● Exercise prompt
All lines from the one with "left shoulder: (380, 167)" through the final line below are to be reproduced exactly; omit the others.

══ Records for the task

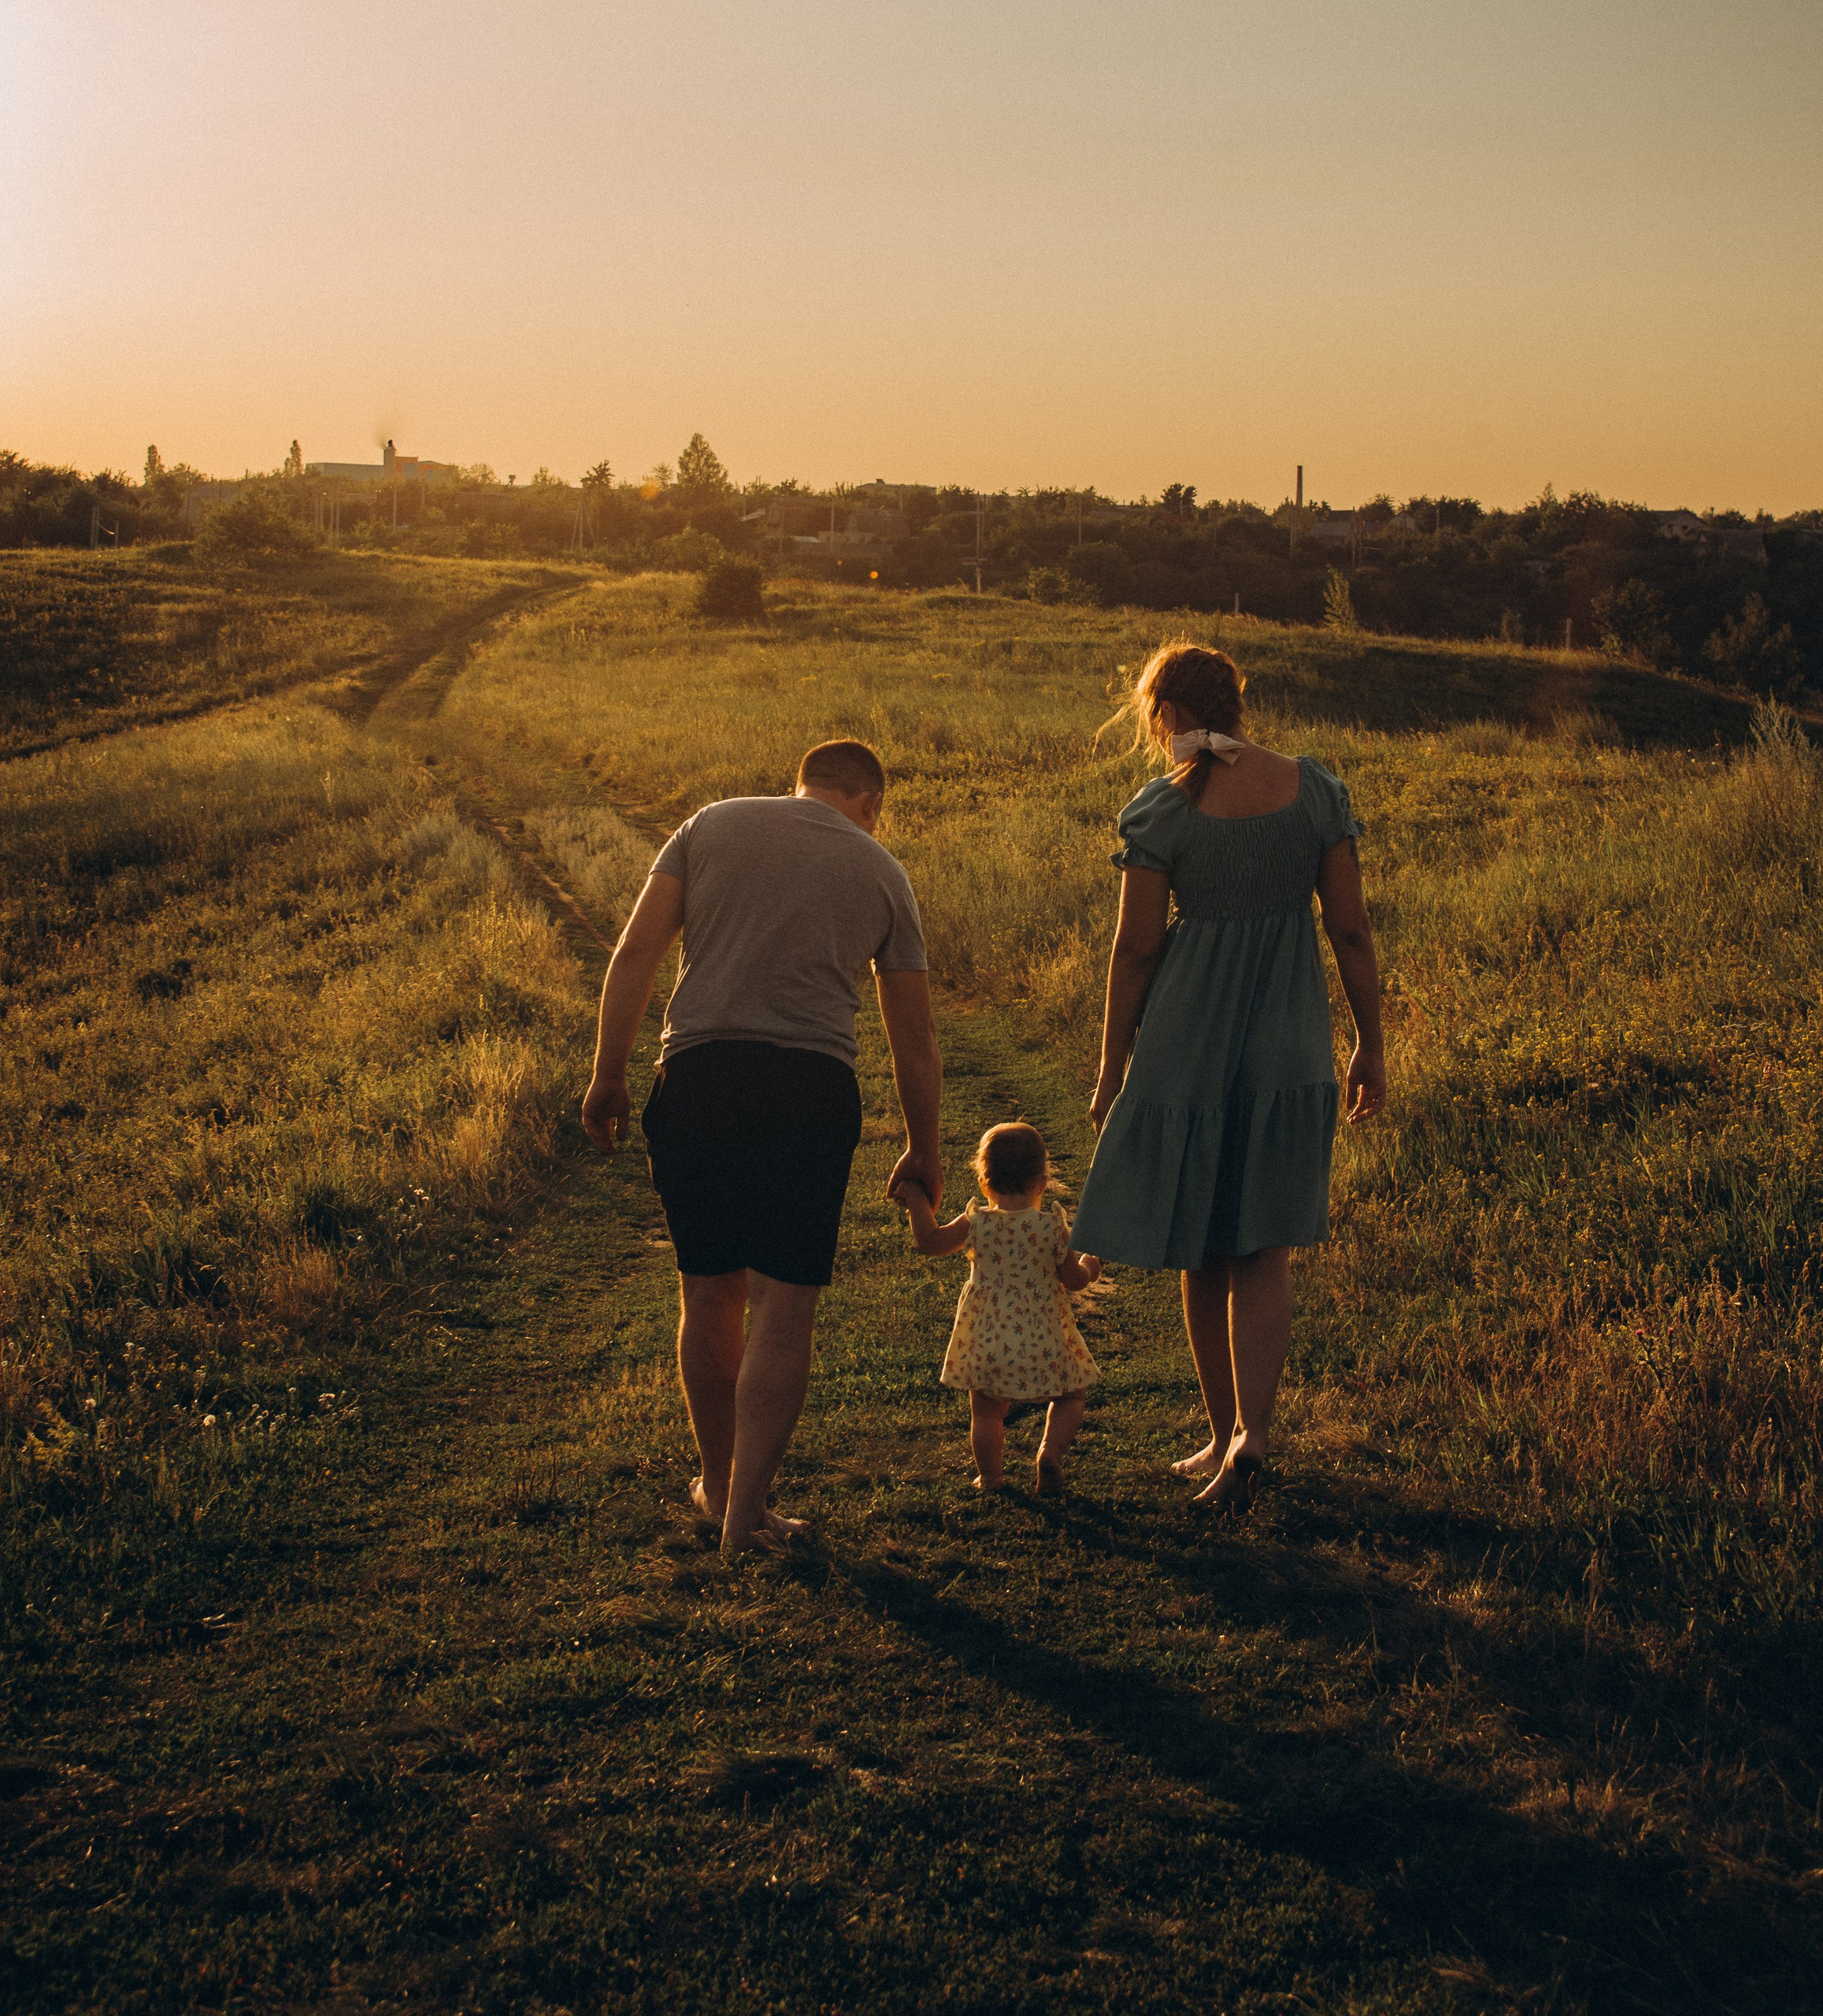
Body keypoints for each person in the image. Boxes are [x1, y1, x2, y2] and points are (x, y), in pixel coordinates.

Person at [580, 737, 943, 1553]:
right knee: (784, 1304)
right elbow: (914, 1038)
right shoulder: (883, 869)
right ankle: (746, 1513)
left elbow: (635, 952)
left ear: (800, 784)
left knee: (709, 1294)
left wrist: (608, 1074)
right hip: (809, 1091)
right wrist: (924, 1147)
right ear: (869, 803)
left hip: (697, 1076)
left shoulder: (708, 824)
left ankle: (715, 1484)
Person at [1073, 642, 1384, 1512]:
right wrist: (1370, 1042)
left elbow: (1136, 949)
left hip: (1187, 1037)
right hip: (1288, 1036)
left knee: (1202, 1248)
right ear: (1236, 703)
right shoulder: (1316, 790)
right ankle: (1249, 1433)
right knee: (1263, 1248)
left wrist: (1111, 1066)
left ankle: (1221, 1433)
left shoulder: (1163, 808)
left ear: (1166, 713)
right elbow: (1351, 930)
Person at [893, 1121, 1101, 1495]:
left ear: (984, 1182)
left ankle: (990, 1476)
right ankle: (1049, 1452)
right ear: (1042, 1181)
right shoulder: (1052, 1228)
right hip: (1044, 1339)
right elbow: (1073, 1280)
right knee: (1071, 1395)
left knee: (987, 1412)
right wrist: (1089, 1267)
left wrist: (914, 1197)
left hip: (988, 1340)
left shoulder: (977, 1222)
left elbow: (930, 1241)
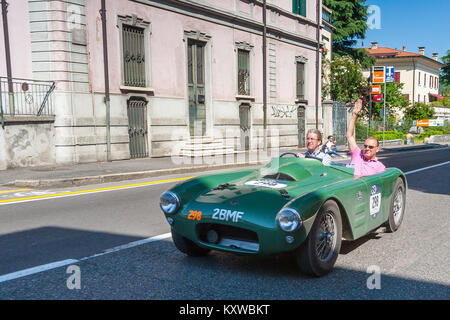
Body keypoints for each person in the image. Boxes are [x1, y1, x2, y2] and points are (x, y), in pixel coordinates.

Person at [346, 99, 386, 177]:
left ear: (377, 149)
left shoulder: (380, 167)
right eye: (365, 146)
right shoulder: (357, 153)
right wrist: (354, 115)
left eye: (371, 147)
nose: (367, 148)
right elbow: (349, 136)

════

● Task answer
left shoulder: (380, 167)
right eye: (365, 146)
right shoulder: (357, 153)
right wrist: (354, 115)
left eye: (371, 147)
nose: (367, 148)
right elbow: (349, 136)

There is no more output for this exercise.